[[ Raw data, beginning ]]

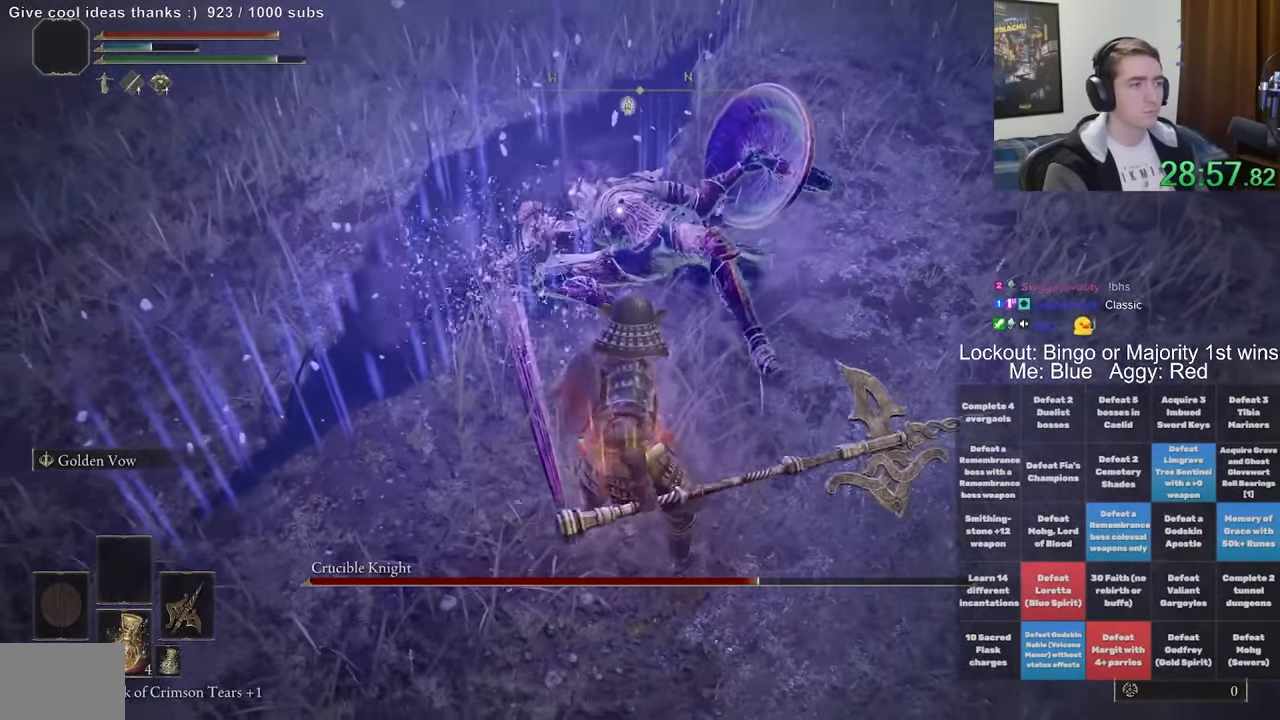
{"dt_ms": 500, "buttons": ["L2"], "left_stick": "up", "right_stick": "center", "events": [[300, "left_stick", "up"], [483, "L2", "down"]]}
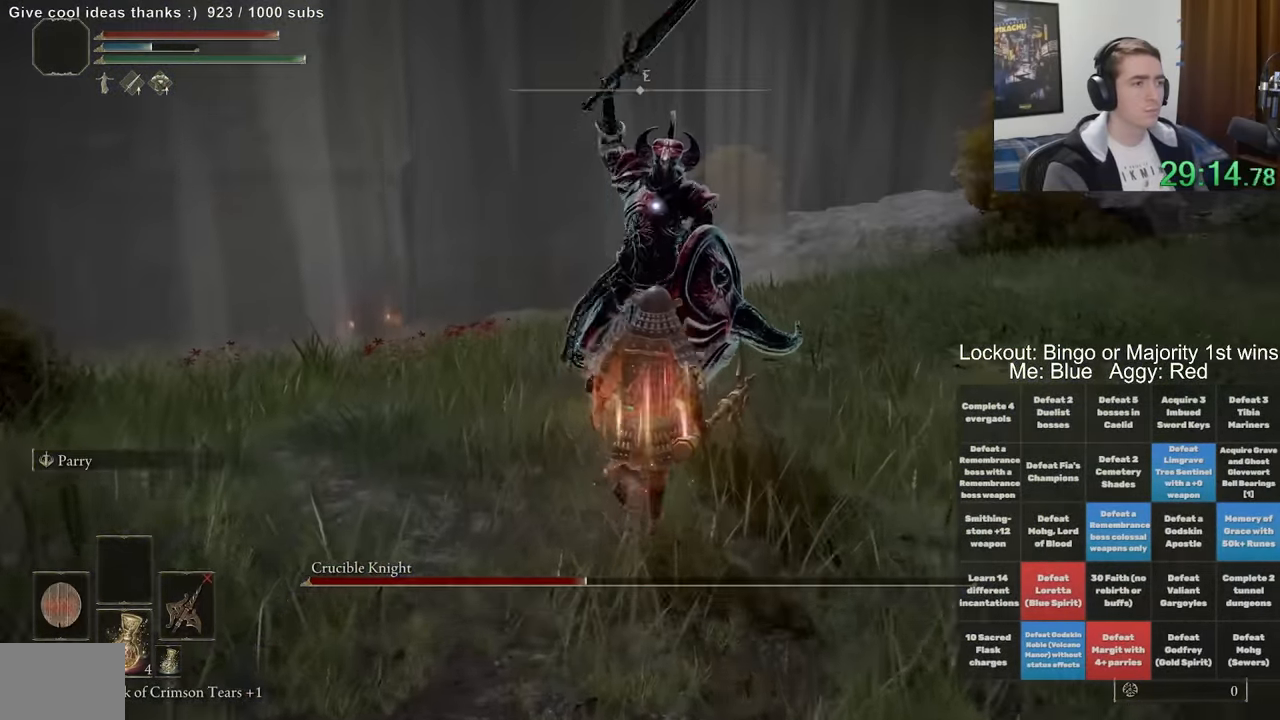
{"dt_ms": 1000, "buttons": [], "left_stick": "center", "right_stick": "center", "events": [[100, "L2", "up"], [300, "left_stick", "up-left"], [916, "left_stick", "center"]]}
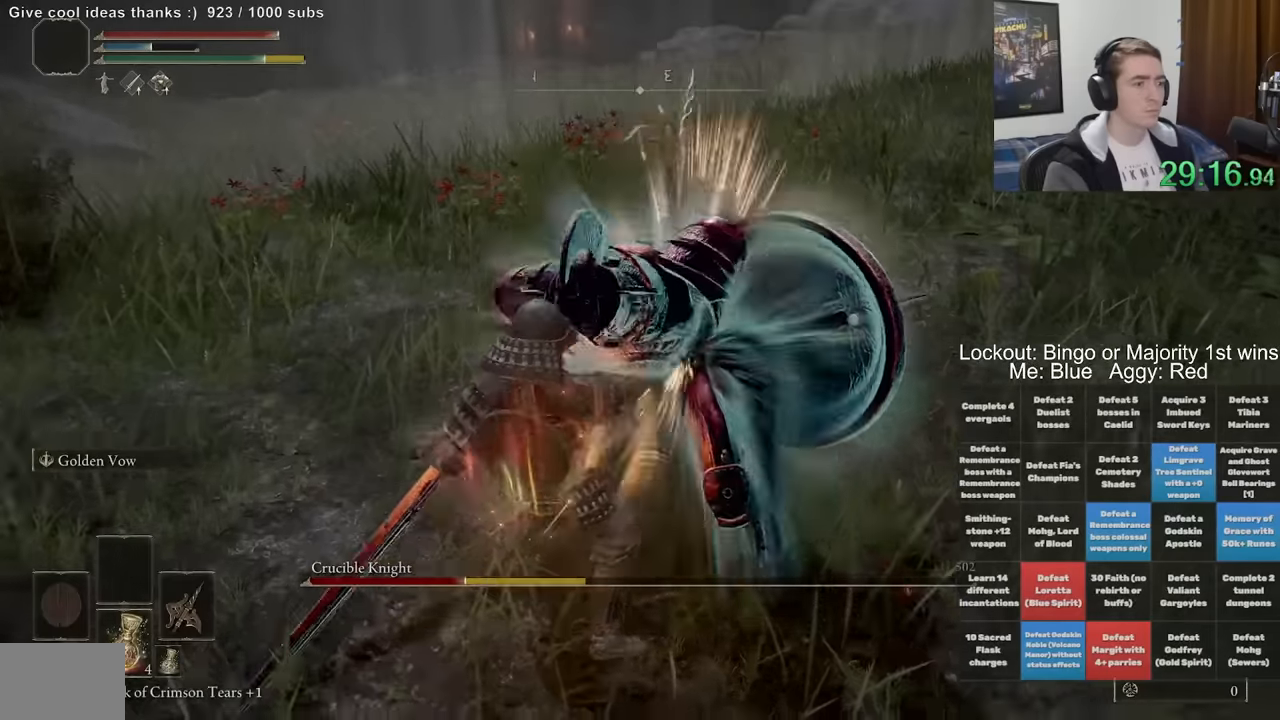
{"dt_ms": 500, "buttons": [], "left_stick": "center", "right_stick": "center", "events": [[316, "right_stick", "right"], [433, "right_stick", "center"]]}
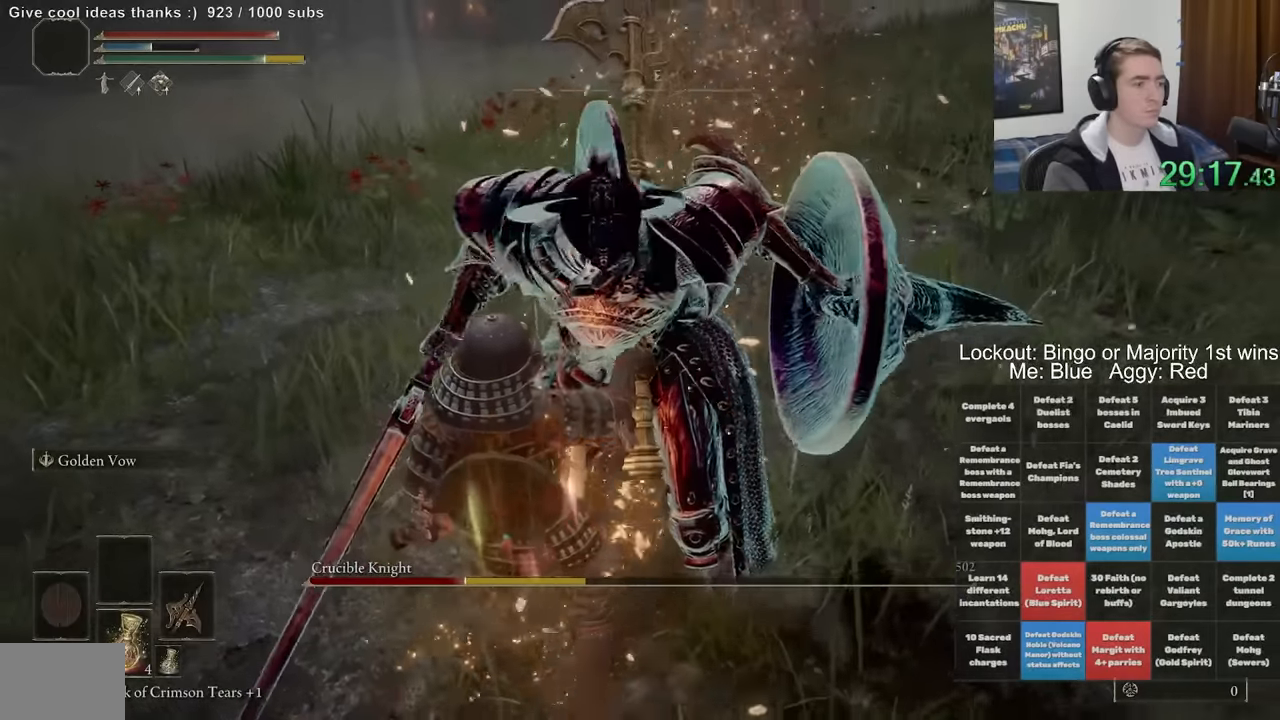
{"dt_ms": 500, "buttons": [], "left_stick": "center", "right_stick": "down-right", "events": [[200, "right_stick", "down-right"], [333, "right_stick", "center"], [450, "right_stick", "down-right"]]}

[[ Raw data, end ]]

• _Exercise prompt_
Any picture in the material is to be left out, and everything else is to be retyped as is.

• _Exercise result_
{"dt_ms": 500, "buttons": ["L2"], "left_stick": "up", "right_stick": "center", "events": [[300, "left_stick", "up"], [483, "L2", "down"]]}
{"dt_ms": 1000, "buttons": [], "left_stick": "center", "right_stick": "center", "events": [[100, "L2", "up"], [300, "left_stick", "up-left"], [916, "left_stick", "center"]]}
{"dt_ms": 500, "buttons": [], "left_stick": "center", "right_stick": "center", "events": [[316, "right_stick", "right"], [433, "right_stick", "center"]]}
{"dt_ms": 500, "buttons": [], "left_stick": "center", "right_stick": "down-right", "events": [[200, "right_stick", "down-right"], [333, "right_stick", "center"], [450, "right_stick", "down-right"]]}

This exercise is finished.